DIRECTIONS: Your copy should begin at the line containing "left_click(989, 124)" and end at the last line of the records below, matching each line exactly and leaving out pictures.

[Dataset entries]
[Start of section]

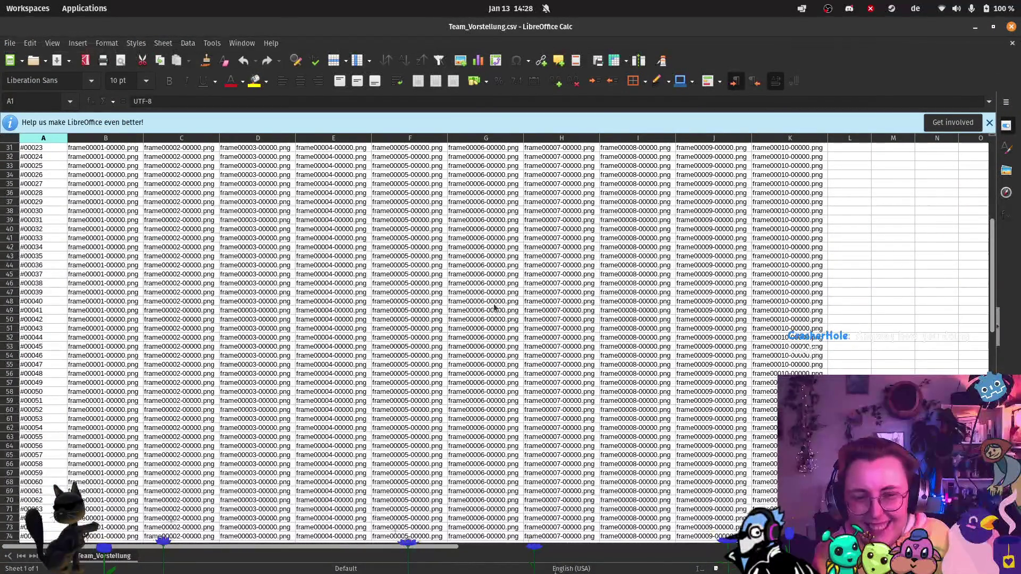
scroll(495, 307, "down", 4)
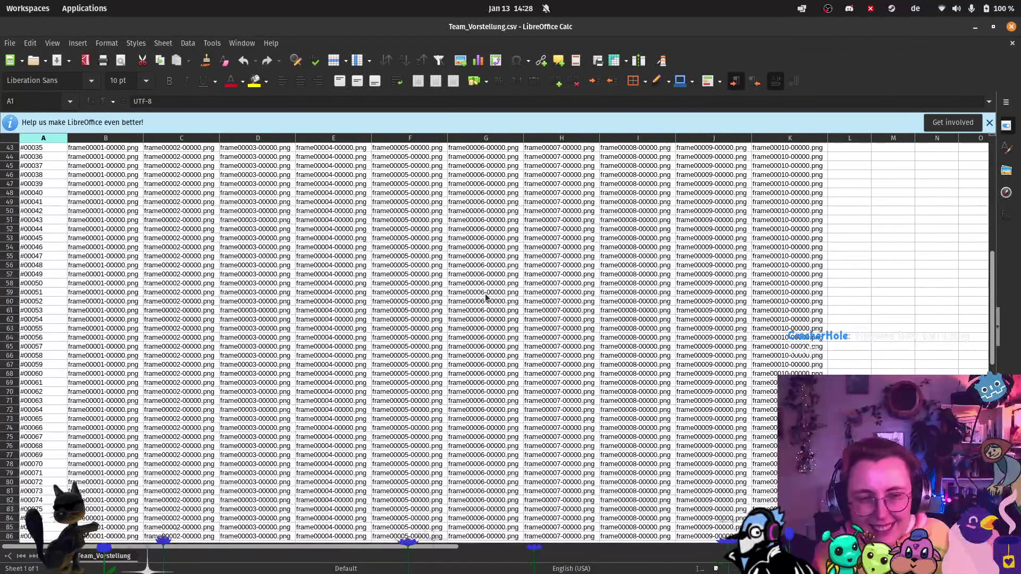
scroll(486, 298, "down", 7)
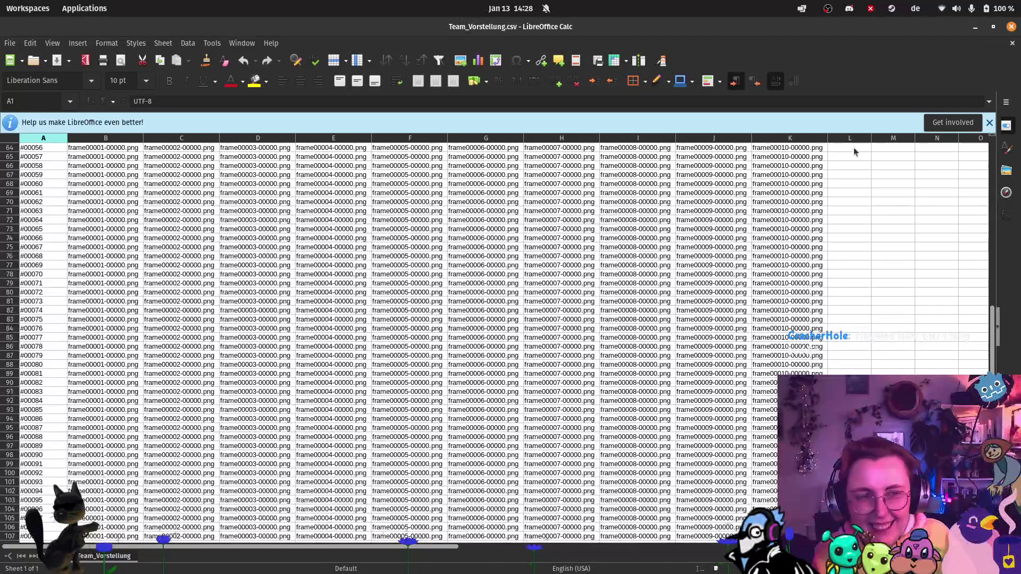
left_click(989, 124)
scroll(753, 186, "up", 2)
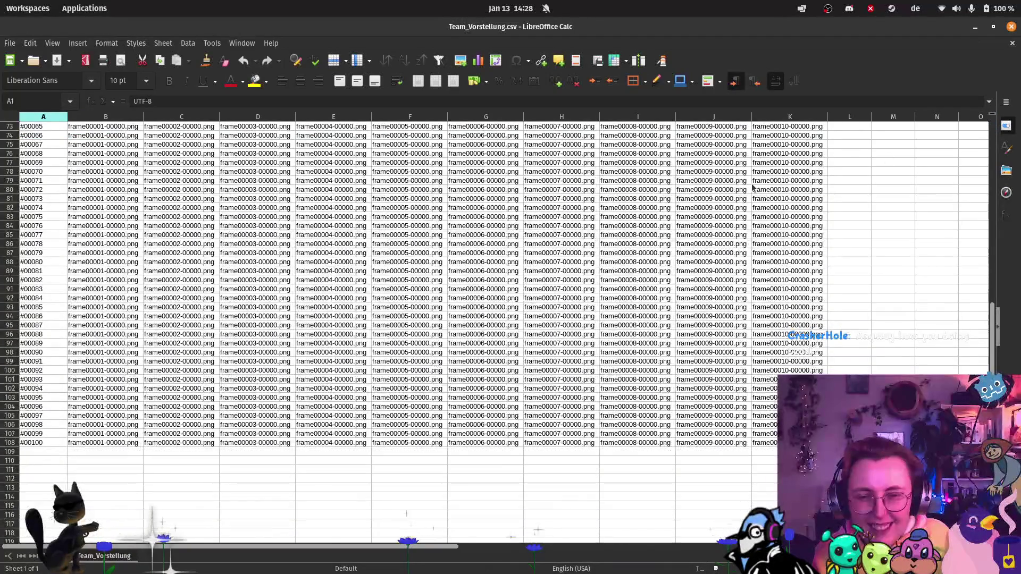
scroll(752, 186, "up", 19)
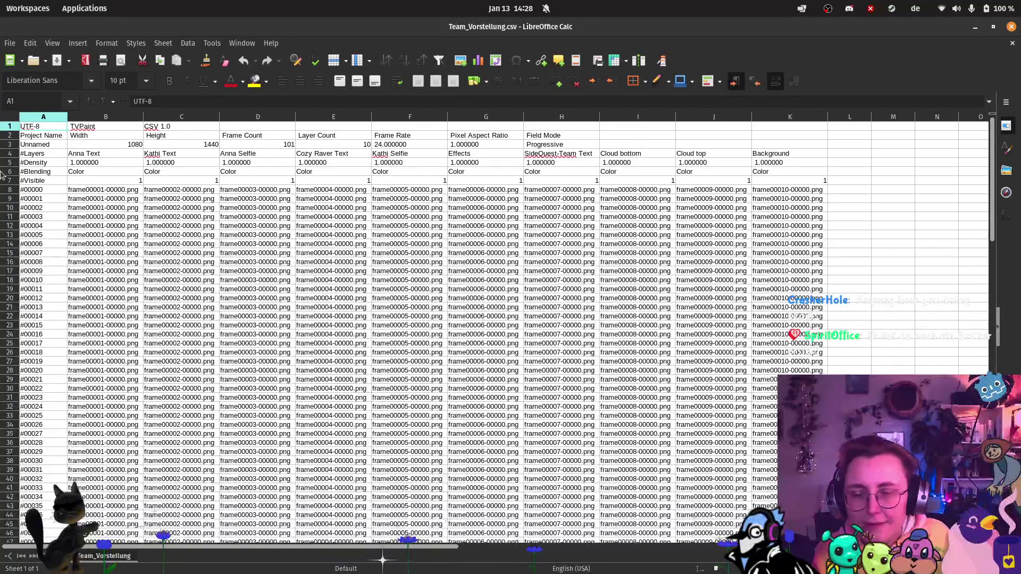
left_click(18, 115)
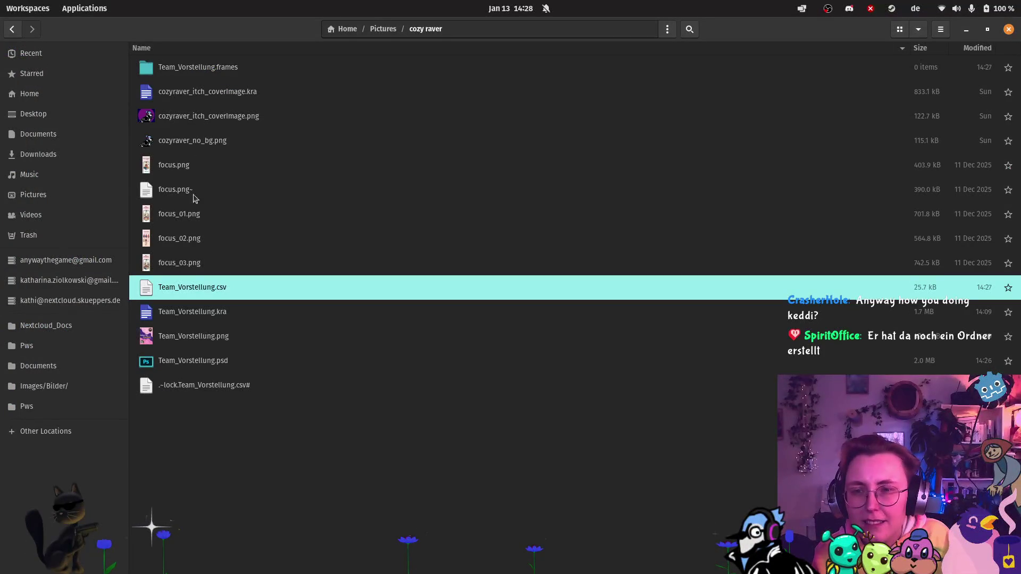
Step: Page through the frame PNGs in Team_Vorstellung.frames, then close the viewer and return to Calc
double_click(208, 67)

[End of section]

ANSWER TO THIS PROBLEM:
left_click(989, 124)
scroll(753, 186, "up", 2)
scroll(752, 186, "up", 19)
left_click(18, 115)
Step: Page through the frame PNGs in Team_Vorstellung.frames, then close the viewer and return to Calc
double_click(208, 67)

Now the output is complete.